Bellingcat https://www.bellingcat.com/ the self-styled “home of online investigations”, publishes essential real-time information about Russian military movements, and evidence about Russian bombing of hospitals, apartments, and other civilian targets which may one day be used to convict those responsible of war crimes.
Algirde Pipikaite, a cyber expert at the World Economic Forum in Switzerland, says over 300,000 volunteers from around the world have joined Ukraine’s IT Army. There is mounting evidence that ordinary Russians who have long swallowed or tolerated the Kremlin’s monstrous falsehoods and groundless “Nazi” slurs are now starting to hear a shocking and very different version of the facts from relatives or from conscript sons at war inside Ukraine. Russians cannot fail to be aware of the sudden outbursts of dissent on their TV screens as they watch the main state channel, Rossiya 1.
The USA and UK, among others, have hugely increased their assistance to Ukraine in cybersecurity. The EU has mobilized a team of cybersecurity experts, who are helping Ukraine to guard against cyberattacks.
Ukraine’s Stopfake website https://www.stopfake.org/en/main/ like the EU’s Disinfo Review https://euvsdisinfo.eu/ and European Digital Media Observatory https://edmo.eu/2022/02/28/war-in-ukraine-the-fact-checked-disinformation-detected-in-the-eu/ are exposing evidence on an industrial scale of Russia’s torrent of deep fakes, disinformation and hate speech.

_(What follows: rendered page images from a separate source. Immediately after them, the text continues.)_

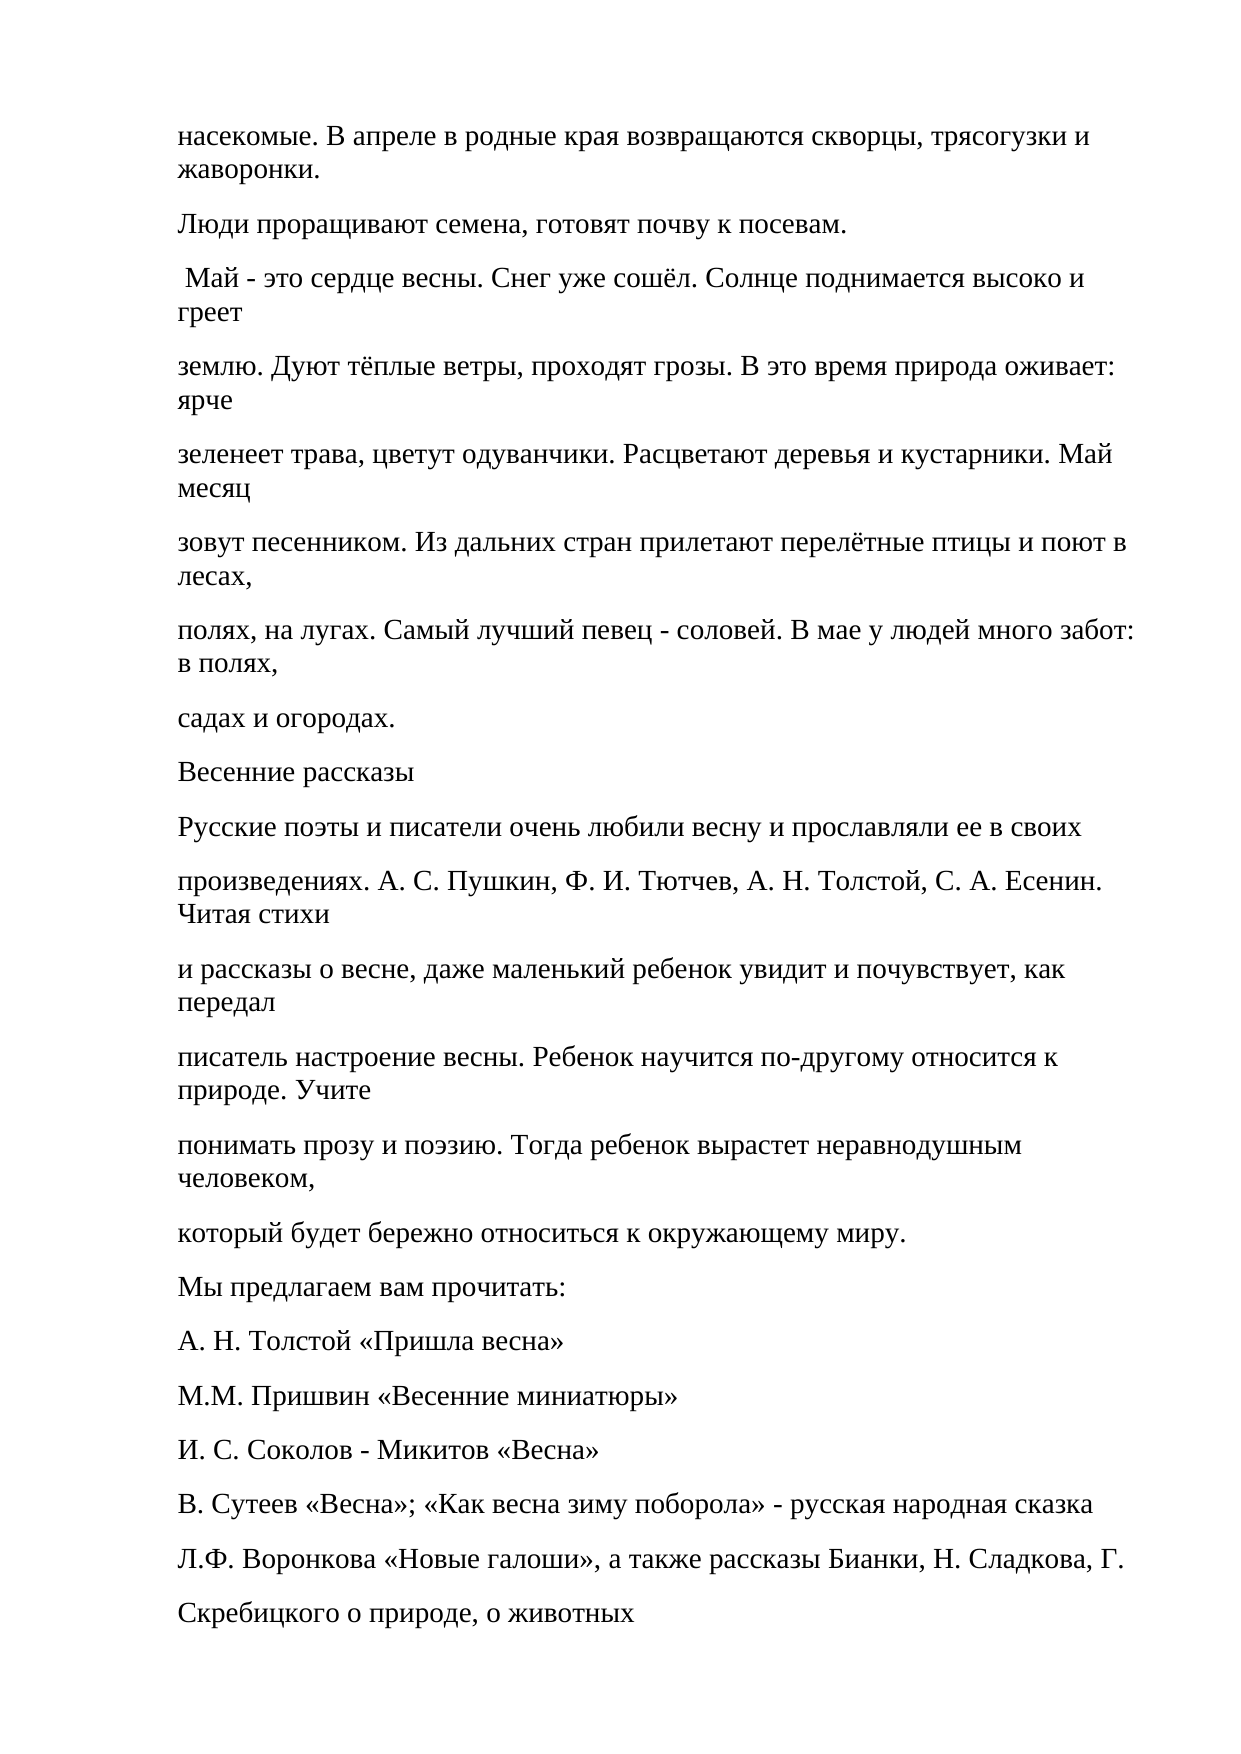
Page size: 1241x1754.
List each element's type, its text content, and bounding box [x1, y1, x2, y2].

text Весенние рассказы [177, 754, 1152, 788]
text И. С. Соколов - Микитов «Весна» [177, 1432, 1152, 1466]
text Май - это сердце весны. Снег уже сошёл. Солнце поднимается высоко и греет [177, 260, 1152, 327]
text который будет бережно относиться к окружающему миру. [177, 1215, 1152, 1248]
text произведениях. А. С. Пушкин, Ф. И. Тютчев, А. Н. Толстой, С. А. Есенин. Читая стихи [177, 863, 1152, 930]
text писатель настроение весны. Ребенок научится по-другому относится к природе. Учите [177, 1039, 1152, 1106]
text Люди проращивают семена, готовят почву к посевам. [177, 206, 1152, 239]
text Л.Ф. Воронкова «Новые галоши», а также рассказы Бианки, Н. Сладкова, Г. [177, 1541, 1152, 1574]
text понимать прозу и поэзию. Тогда ребенок вырастет неравнодушным человеком, [177, 1127, 1152, 1194]
text В. Сутеев «Весна»; «Как весна зиму поборола» - русская народная сказка [177, 1487, 1152, 1520]
text полях, на лугах. Самый лучший певец - соловей. В мае у людей много забот: в полях, [177, 612, 1152, 679]
text землю. Дуют тёплые ветры, проходят грозы. В это время природа оживает: ярче [177, 348, 1152, 415]
text и рассказы о весне, даже маленький ребенок увидит и почувствует, как передал [177, 951, 1152, 1018]
text зовут песенником. Из дальних стран прилетают перелётные птицы и поют в лесах, [177, 524, 1152, 591]
text садах и огородах. [177, 700, 1152, 733]
text насекомые. В апреле в родные края возвращаются скворцы, трясогузки и жаворонки. [177, 118, 1152, 185]
text А. Н. Толстой «Пришла весна» [177, 1323, 1152, 1357]
text Скребицкого о природе, о животных [177, 1595, 1152, 1629]
text М.М. Пришвин «Весенние миниатюры» [177, 1378, 1152, 1411]
text Мы предлагаем вам прочитать: [177, 1269, 1152, 1303]
text Русские поэты и писатели очень любили весну и прославляли ее в своих [177, 809, 1152, 842]
text зеленеет трава, цветут одуванчики. Расцветают деревья и кустарники. Май месяц [177, 436, 1152, 503]
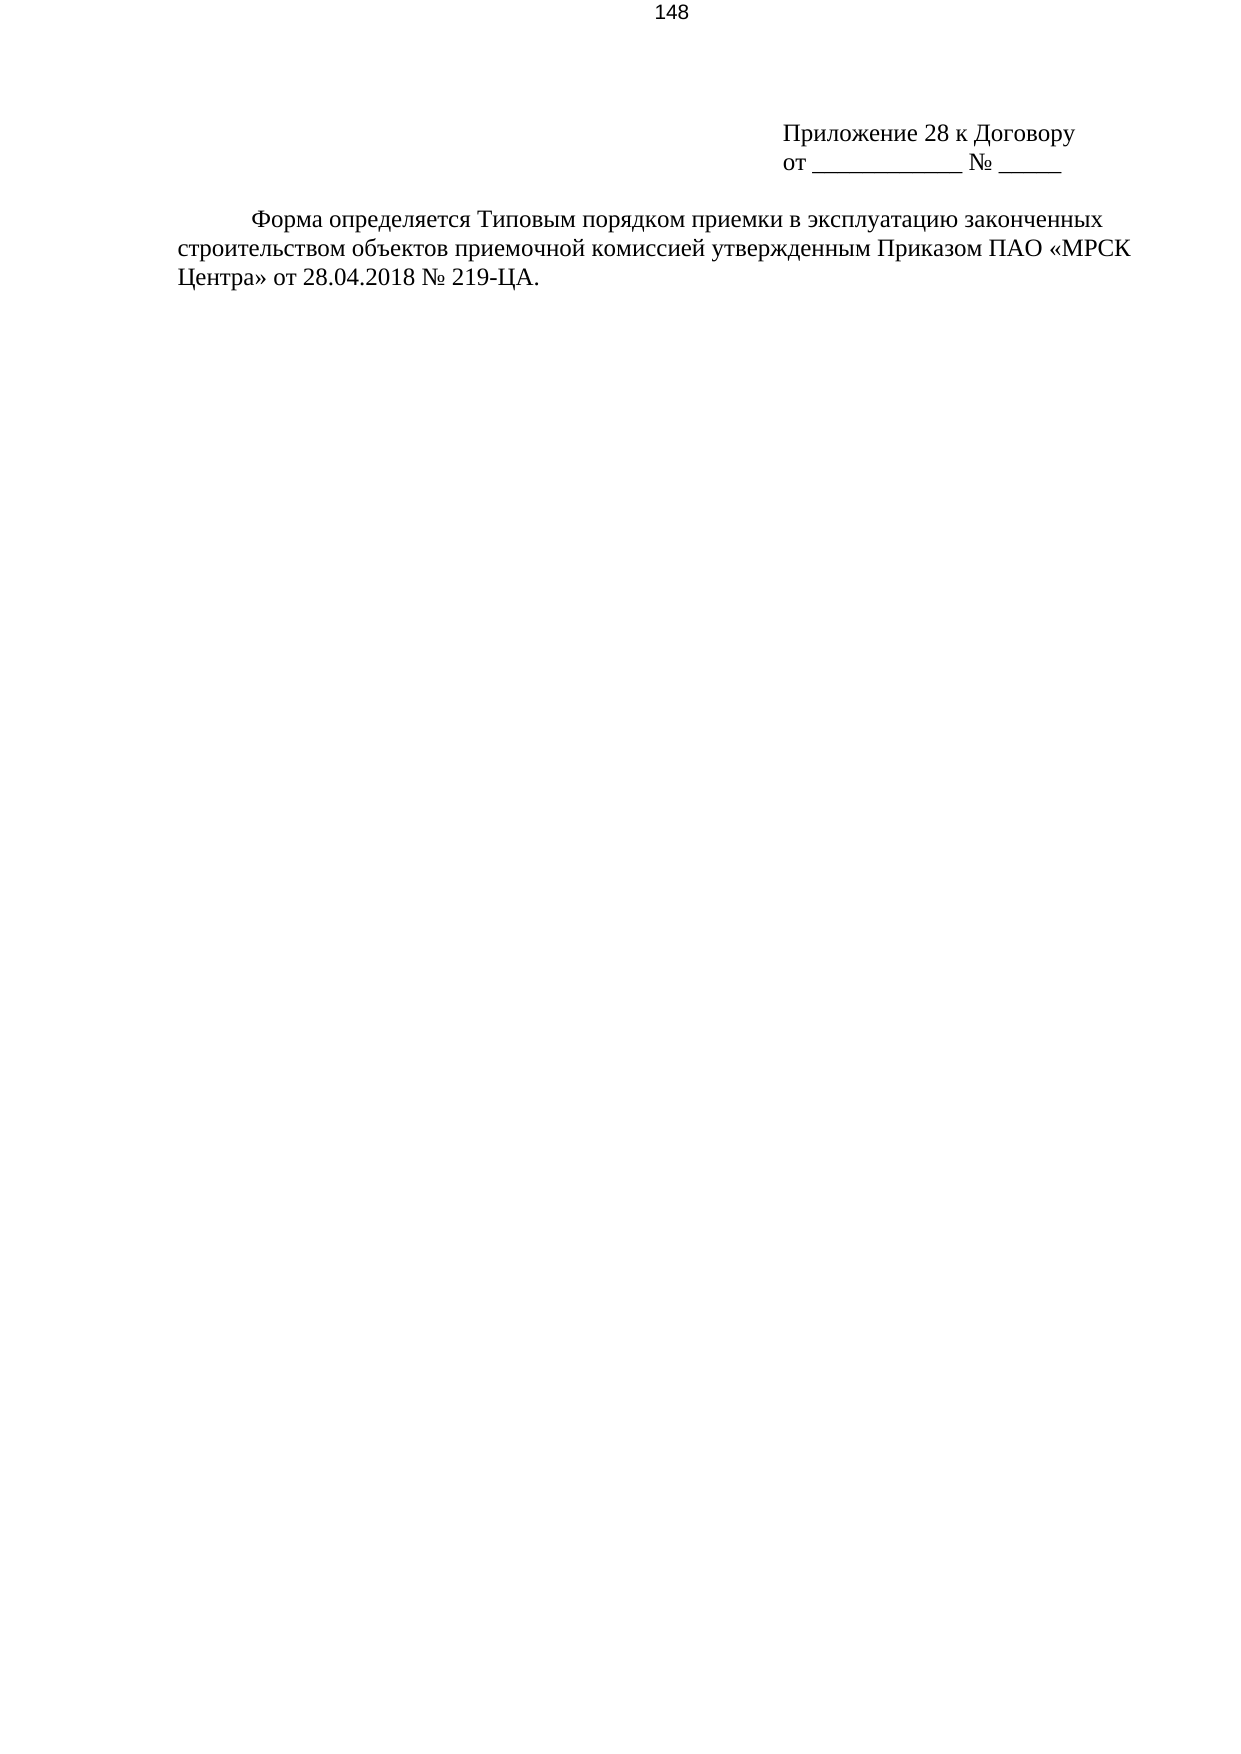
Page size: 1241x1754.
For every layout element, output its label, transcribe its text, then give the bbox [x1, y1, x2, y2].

text Приложение 28 к Договору [783, 118, 1166, 147]
text Форма определяется Типовым порядком приемки в эксплуатацию законченных строительством объектов приемочной комиссией утвержденным Приказом ПАО «МРСК Центра» от 28.04.2018 № 219-ЦА. [177, 204, 1166, 291]
text от ____________ № _____ [783, 147, 1166, 176]
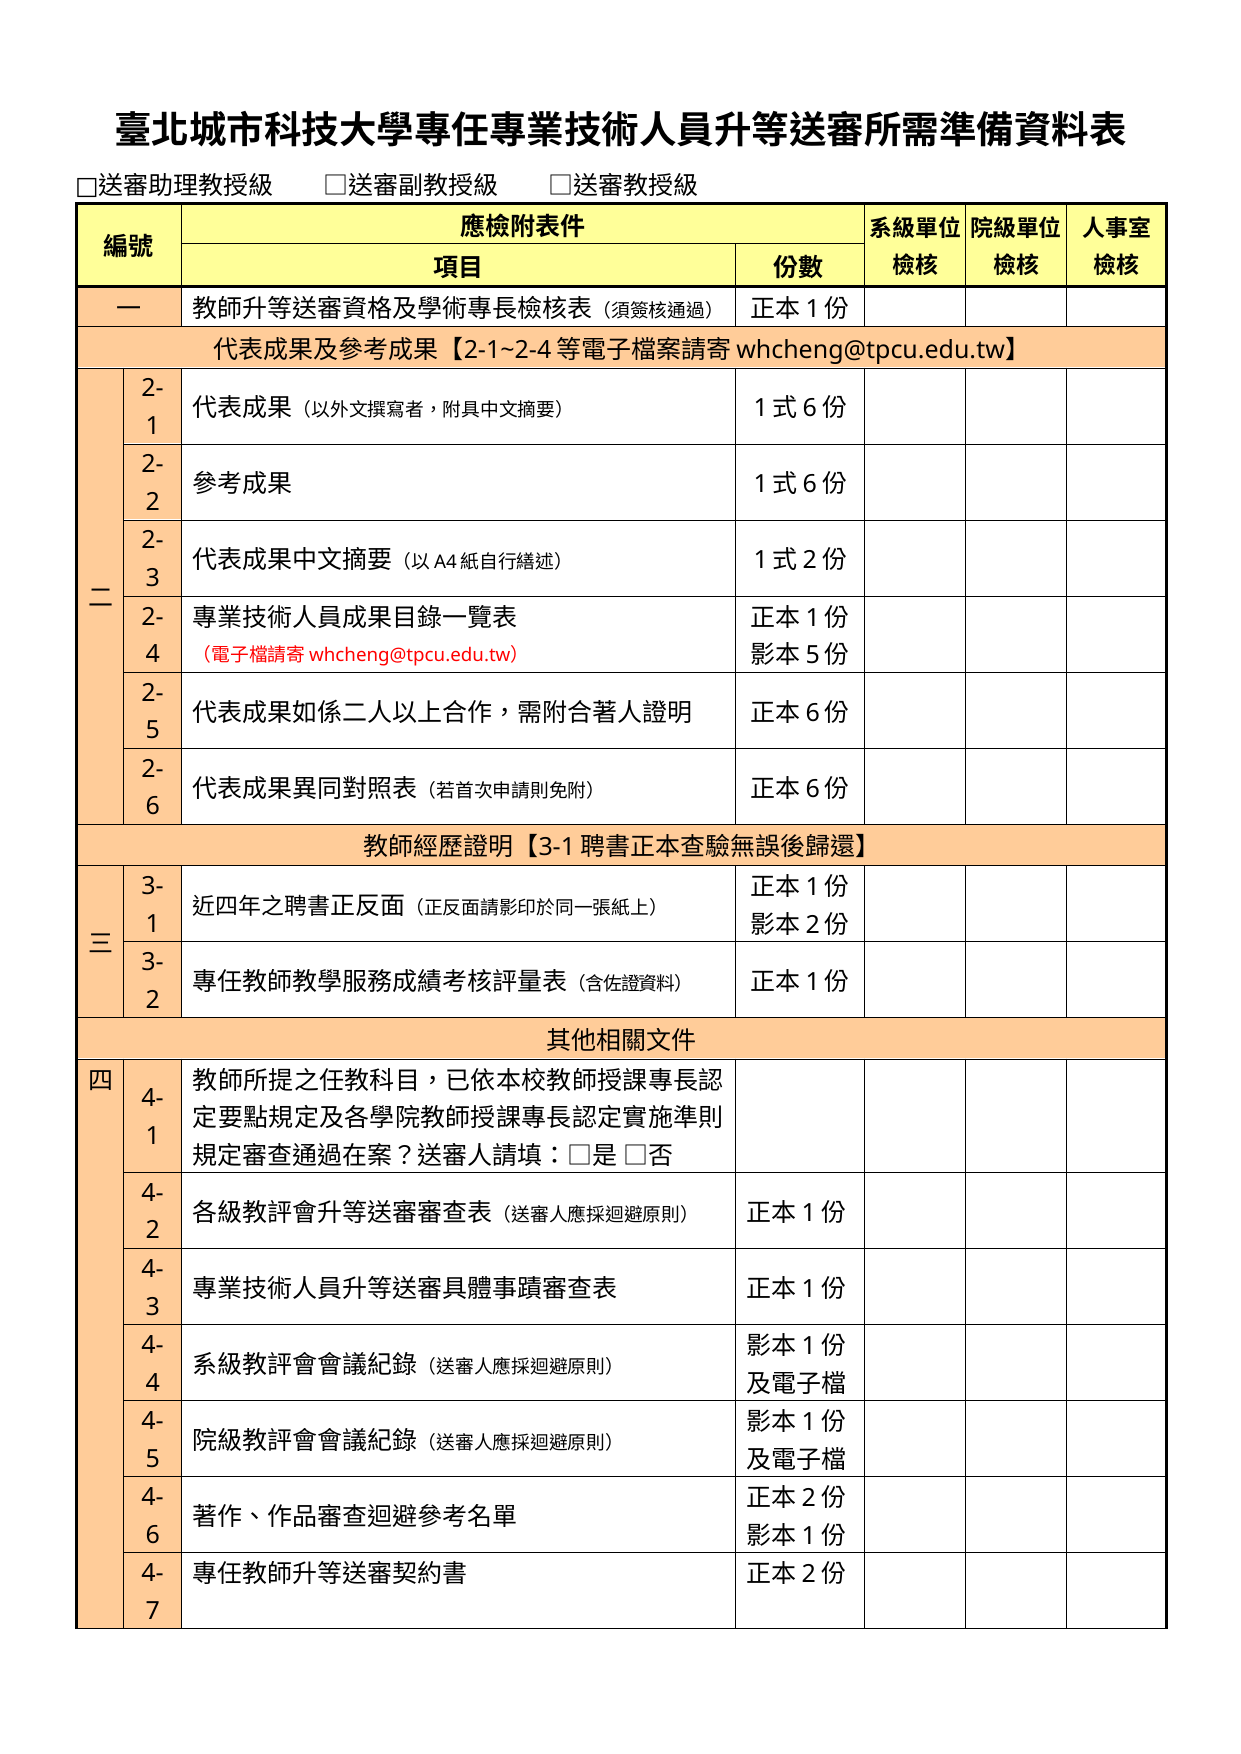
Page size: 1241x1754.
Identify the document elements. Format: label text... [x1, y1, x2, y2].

Will Czar Putin’s iron grip on power be lost when the web of lies on which it is built is laid bare to his own people? That now seems to be at least a possibility. Not only did he lie massively to his own people to attract support for his reckless war. He also lied to the army officers and conscript soldiers he sent into Ukraine. They now know sorely they were deceived. That might prove to be his fatal mistake.